Magnetic nanoparticles as bimodal tools in magnetically induced labelling and magnetic heating of tumour cells: an in vitro study

Localized magnetic heating treatments (hyperthermia, thermal ablation) using superparamagnetic iron oxide nanoparticles continue to be an active area of cancer research. The present study uses magnetic nanoparticles (MNP) as bimodal tools and combines magnetically induced cell labelling and magnetic heating. The main focus was to assess if a selective and higher MNP accumulation within tumour cells due to magnetic labelling (max. 56 and 83 mT) and consequently a larger heating effect occurs after exposure to an alternating magnetic field (magnetic heating: frequency 400 kHz, amplitude 24.6 kA m−1) in order to eliminate labelled tumour cells effectively. The results demonstrate that the magnetically based cellular MNP uptake by human adenocarcinoma cells is due to suitable magnetic field gradients in vitro which intensify the temperature increase generated during magnetic heating.

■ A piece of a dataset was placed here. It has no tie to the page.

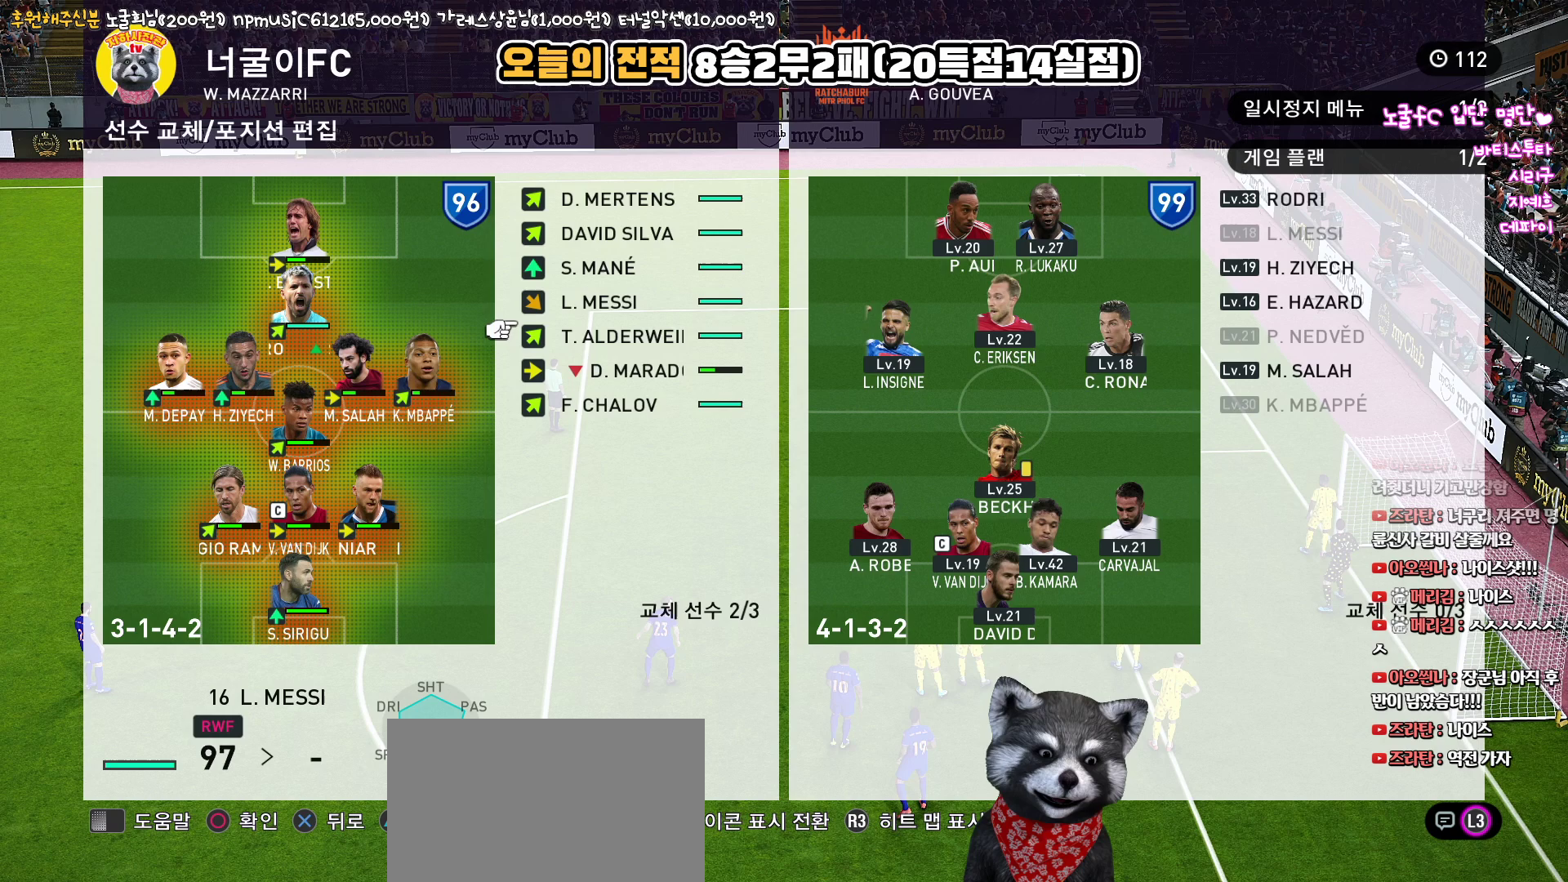
{"buttons": [], "left_stick": "center", "right_stick": "center", "events": [[67, "DPAD_UP", "up"], [150, "CIRCLE", "down"], [250, "CIRCLE", "up"], [333, "DPAD_LEFT", "down"], [417, "DPAD_LEFT", "up"]]}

A significantly (P≤0.05) enhanced MNP cell uptake due to 83 mT labelling compared to controls or to 56 mT labelling was observed. Our experiments required the following conditions, namely a cell concentration of 2.5 × 107 cells ml−1, a minimum MNP concentration of 0.32 mg Fe ml−1 culture medium, and an incubation time of 24 h, to reach this effect as well as for the significantly enlarged heating effects to occur.